Il primo sì al progetto è arrivato con un referendum fra gli abitanti locali a luglio. E gli esperti del settore che vogliono espandere il business in Asia seguono con interesse, considerata la vicinanza alla Cina popolare e ad altri mercati chiave come Giappone e Corea. Ma soprattutto, a decine di milioni di cinesi facoltosi col pallino del gioco, cui non mancano certo i mezzi per tentare la sorte, che troverebbero così a pochi chilometri da casa  - visto permettendo - un'alternativa a Macao, l'unico posto in Cina dove è permesso il gioco d'azzardo, grazie all'autonomia che le proviene dal prolungato status di colonia portoghese, e alla stessa Singapore che a sua volta ha aperto le proprie porte di recente al gioco d'azzardo, avendo fiutato l'aria. 

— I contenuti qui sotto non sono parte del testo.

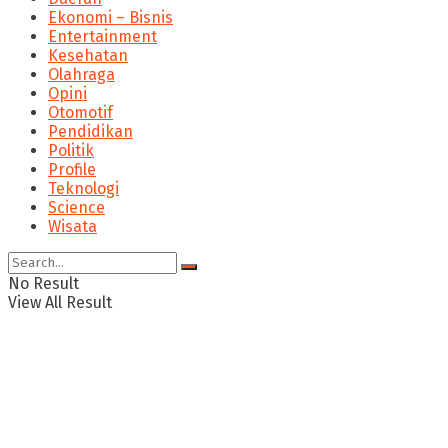
Ekonomi – Bisnis
Entertainment
Kesehatan
Olahraga
Opini
Otomotif
Pendidikan
Politik
Profile
Teknologi
Science
Wisata
No Result
View All Result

In realtà anche a Taiwan è illegale, ma un emendamento del 2009 lo consente - nell'ambito di resort con casinò - sulle isole vicine alla costa. Ecco perché le Matsu, a mezz'ora di traghetto dalla popolosa provincia di Fujian, in Cina (tra questa e il limitrofo Zhejiang vivono 40 milioni di persone) per soddisfare gli appetiti degli appassionati di tavolo verdi e macchinette, potrebbero tentare la sfida alla ex colonia portoghese, che, come giro d'affari, 
ha superato perfino Las Vegas.  

Il progetto di Weidner, ex direttore del Las Vegas Sands, prevede alberghi di lusso, centri sportivi e sale congressi con un investimento di 2 miliardi di dollari. Ma a far propendere per il sì gli abitanti, che hanno dato il loro assenso con il referendum estivo, è stata la promessa di realizzare infrastrutture fra cui un ponte per collegare le due principali isole dell'arcipelago, l'ampliamento dell'aeroporto, un'università, oltre alla garanzia di uno "stipendio" mensile per ognuno dei settemila abitanti. "Stipendio" da oltre 2.000 euro, per 5 anni a partire dal momento in cui la struttura sarà aperta: sicuramente una bella somma, per un remoto arcipelago taiwanese.

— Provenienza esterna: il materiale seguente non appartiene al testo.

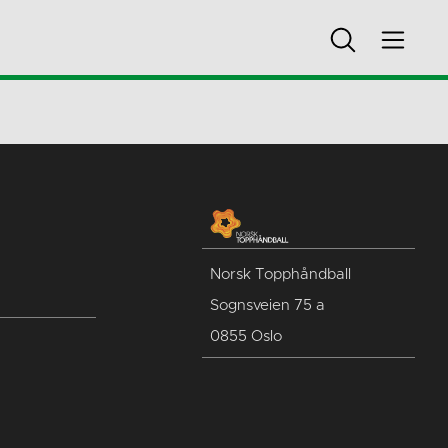
Norsk Topphåndball
Sognsveien 75 a
0855 Oslo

La prescelta, per il nuovo resort, è la placida isola di Beigan, bellissima e poco sviluppata. Quanto di più lontano dalla sfilza di eccessi che animano lo "strip" della capitale storica del gioco, in Nevada. Non c'è neanche l'ombra di celebrity chef, boutique griffate, fontane ad intermittenza o finte tour Eiffel. Il progetto prevede che il casinò sorga su un promontorio verdeggiante che guarda la bellissima spiaggia, nell'ambito di un complesso in stile mediterraneo. Ma non tutti sono d'accordo: l'idea fa aggrottare le ciglia al fronte dei contrari, che temono rischi per l'ambiente e per la cultura locale, convinti che il gioco porti non solo turisti e soldi, ma anche droga e criminalità, cambiando così per sempre l'isola e snaturandone il carattere.